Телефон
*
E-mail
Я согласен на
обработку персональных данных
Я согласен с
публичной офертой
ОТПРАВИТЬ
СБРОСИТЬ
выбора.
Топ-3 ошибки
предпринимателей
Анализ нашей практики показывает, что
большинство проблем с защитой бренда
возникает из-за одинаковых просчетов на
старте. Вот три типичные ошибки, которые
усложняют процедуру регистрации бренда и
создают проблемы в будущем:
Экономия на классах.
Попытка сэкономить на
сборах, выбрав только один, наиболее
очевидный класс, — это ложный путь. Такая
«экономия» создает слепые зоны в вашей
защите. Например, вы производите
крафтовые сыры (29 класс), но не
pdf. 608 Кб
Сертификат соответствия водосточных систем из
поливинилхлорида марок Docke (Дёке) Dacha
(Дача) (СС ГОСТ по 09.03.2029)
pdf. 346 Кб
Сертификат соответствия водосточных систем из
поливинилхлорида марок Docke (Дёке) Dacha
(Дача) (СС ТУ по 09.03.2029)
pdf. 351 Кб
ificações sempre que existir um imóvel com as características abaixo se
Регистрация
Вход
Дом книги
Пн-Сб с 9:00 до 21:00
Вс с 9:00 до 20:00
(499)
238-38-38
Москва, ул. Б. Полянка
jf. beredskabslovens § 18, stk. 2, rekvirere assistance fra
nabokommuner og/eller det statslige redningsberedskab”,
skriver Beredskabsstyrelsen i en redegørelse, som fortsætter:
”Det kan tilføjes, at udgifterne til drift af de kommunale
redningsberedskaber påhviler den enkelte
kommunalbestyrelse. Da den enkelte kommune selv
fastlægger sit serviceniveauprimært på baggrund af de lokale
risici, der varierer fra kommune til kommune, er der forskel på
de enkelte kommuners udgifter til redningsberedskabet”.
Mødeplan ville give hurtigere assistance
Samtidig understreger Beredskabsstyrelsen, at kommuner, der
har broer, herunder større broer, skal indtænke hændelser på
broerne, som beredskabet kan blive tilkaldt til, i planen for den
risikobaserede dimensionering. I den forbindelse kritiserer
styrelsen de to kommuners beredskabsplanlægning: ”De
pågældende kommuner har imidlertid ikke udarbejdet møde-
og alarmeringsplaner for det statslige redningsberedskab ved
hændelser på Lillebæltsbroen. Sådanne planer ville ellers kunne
◆ ◆ ◆
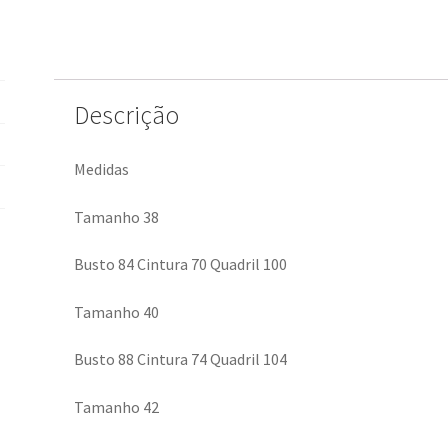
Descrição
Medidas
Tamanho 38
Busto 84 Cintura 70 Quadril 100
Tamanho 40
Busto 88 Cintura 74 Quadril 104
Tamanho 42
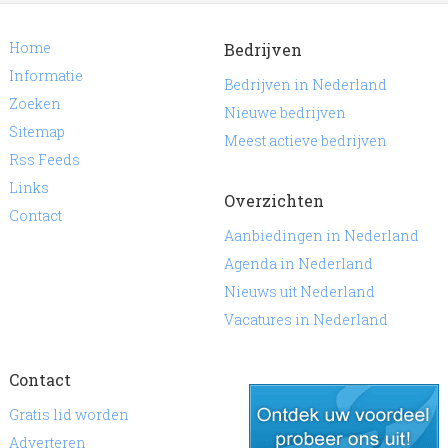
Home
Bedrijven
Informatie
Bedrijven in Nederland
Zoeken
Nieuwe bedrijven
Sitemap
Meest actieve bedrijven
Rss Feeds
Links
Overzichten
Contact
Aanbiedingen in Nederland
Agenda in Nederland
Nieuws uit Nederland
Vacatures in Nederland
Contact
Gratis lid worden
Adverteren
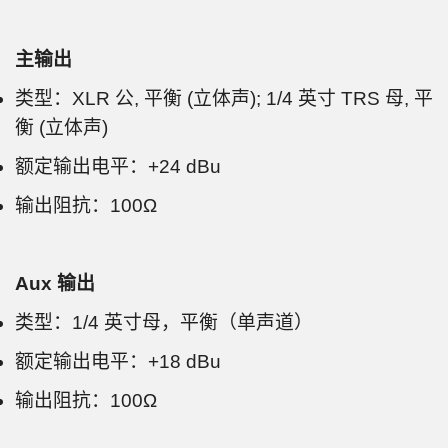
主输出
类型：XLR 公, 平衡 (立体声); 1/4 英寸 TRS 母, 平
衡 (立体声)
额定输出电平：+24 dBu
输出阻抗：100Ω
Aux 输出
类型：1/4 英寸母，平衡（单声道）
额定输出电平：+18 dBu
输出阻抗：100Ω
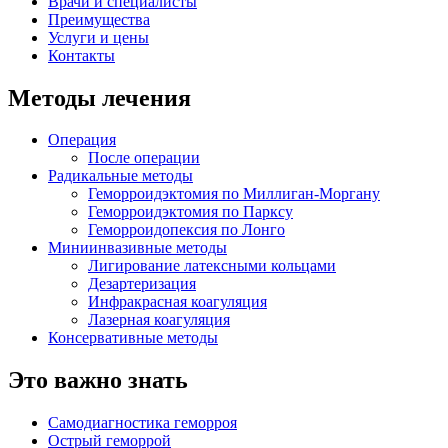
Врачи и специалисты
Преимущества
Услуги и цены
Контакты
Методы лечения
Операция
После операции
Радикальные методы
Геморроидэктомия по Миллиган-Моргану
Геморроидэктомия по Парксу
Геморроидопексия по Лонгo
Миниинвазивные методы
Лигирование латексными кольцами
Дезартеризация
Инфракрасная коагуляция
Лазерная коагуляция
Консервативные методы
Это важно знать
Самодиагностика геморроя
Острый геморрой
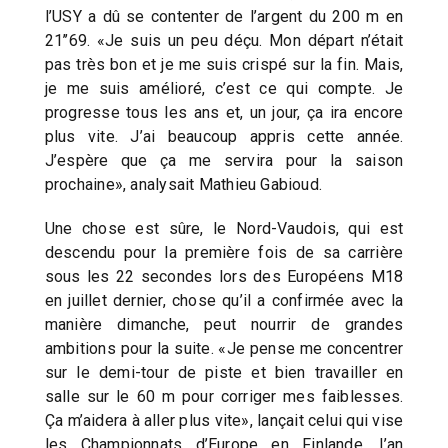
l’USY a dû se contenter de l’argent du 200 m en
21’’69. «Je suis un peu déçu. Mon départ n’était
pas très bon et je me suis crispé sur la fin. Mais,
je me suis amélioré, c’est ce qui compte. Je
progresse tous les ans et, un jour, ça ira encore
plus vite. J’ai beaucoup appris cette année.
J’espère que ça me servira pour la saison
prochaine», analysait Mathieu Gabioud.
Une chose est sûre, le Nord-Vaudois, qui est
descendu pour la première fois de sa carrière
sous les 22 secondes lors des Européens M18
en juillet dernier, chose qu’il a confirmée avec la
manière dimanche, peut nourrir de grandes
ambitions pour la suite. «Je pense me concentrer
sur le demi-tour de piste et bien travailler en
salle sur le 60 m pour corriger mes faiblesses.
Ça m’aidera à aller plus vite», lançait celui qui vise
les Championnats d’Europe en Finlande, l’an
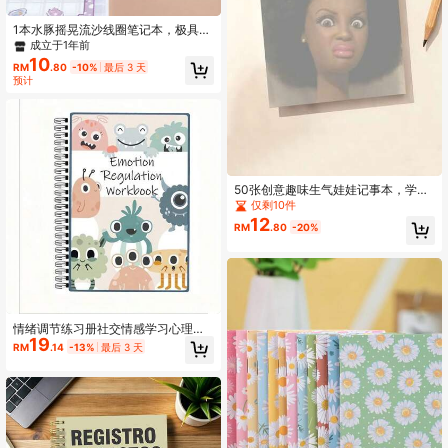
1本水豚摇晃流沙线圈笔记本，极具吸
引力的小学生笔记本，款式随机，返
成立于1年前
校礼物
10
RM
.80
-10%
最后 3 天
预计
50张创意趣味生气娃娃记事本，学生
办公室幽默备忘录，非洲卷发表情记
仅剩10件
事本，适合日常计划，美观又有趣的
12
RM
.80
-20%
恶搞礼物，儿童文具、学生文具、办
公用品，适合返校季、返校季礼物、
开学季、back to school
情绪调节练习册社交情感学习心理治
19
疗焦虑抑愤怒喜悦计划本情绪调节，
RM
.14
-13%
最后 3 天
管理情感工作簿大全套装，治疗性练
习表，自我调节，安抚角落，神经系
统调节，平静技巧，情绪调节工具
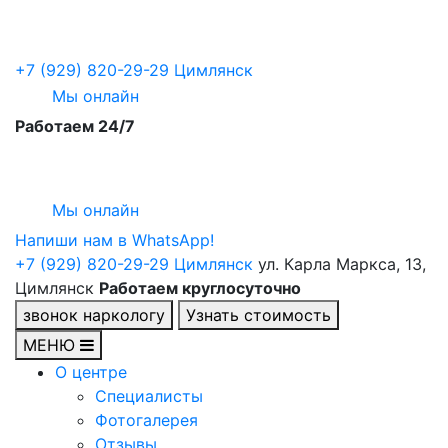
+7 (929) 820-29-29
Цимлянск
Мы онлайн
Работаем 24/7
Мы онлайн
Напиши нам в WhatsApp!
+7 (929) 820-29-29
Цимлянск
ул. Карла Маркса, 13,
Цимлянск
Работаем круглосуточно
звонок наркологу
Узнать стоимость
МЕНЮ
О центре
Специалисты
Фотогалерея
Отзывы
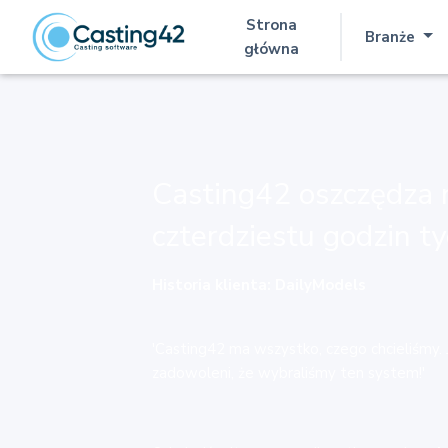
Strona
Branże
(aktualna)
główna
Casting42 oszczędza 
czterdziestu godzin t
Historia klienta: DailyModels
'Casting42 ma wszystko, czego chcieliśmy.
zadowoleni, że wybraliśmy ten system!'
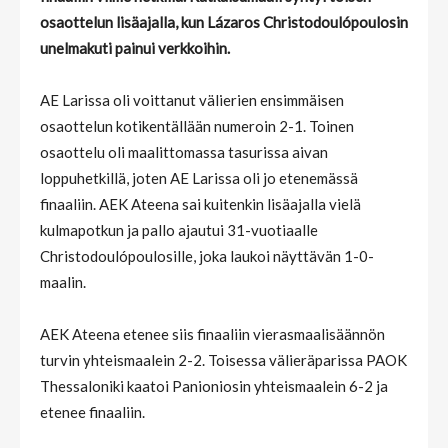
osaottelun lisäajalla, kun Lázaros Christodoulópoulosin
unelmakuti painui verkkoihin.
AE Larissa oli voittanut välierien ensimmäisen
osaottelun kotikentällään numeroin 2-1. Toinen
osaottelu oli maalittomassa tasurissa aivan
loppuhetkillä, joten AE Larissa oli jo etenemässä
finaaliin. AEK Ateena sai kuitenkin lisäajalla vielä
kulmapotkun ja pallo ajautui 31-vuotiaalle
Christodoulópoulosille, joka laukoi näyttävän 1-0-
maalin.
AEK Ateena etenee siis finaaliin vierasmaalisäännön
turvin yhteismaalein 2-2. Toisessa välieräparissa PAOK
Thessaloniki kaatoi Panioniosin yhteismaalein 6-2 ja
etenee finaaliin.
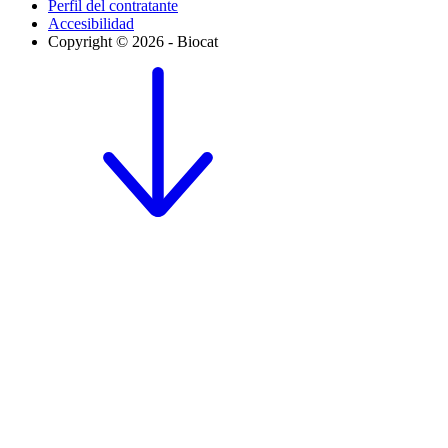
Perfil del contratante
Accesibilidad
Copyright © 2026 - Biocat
◆ ◆ ◆
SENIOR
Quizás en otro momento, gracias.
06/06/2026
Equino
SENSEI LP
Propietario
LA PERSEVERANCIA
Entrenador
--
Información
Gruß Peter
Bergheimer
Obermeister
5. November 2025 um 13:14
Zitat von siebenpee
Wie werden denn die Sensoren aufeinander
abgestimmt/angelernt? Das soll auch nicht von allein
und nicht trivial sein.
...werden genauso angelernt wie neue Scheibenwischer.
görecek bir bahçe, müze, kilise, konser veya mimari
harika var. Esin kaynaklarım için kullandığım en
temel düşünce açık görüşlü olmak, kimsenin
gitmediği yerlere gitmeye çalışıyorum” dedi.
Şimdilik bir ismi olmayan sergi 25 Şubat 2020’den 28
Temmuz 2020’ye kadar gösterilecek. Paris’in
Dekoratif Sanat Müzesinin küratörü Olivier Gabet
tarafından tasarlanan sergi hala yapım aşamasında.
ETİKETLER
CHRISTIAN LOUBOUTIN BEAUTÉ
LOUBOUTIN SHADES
◆ ◆ ◆
## [Problem statement]
Please express the lines above, from the one containing "Врачи и специалисты" through the one containing "Острый геморрой", as a JSON list of strings with one string per line and no blank lines.

## [Output]
[
  "Врачи и специалисты",
  "Преимущества",
  "Услуги и цены",
  "Контакты",
  "Методы лечения",
  "Операция",
  "После операции",
  "Радикальные методы",
  "Геморроидэктомия по Миллиган-Моргану",
  "Геморроидэктомия по Парксу",
  "Геморроидопексия по Лонгo",
  "Миниинвазивные методы",
  "Лигирование латексными кольцами",
  "Дезартеризация",
  "Инфракрасная коагуляция",
  "Лазерная коагуляция",
  "Консервативные методы",
  "Это важно знать",
  "Самодиагностика геморроя",
  "Острый геморрой"
]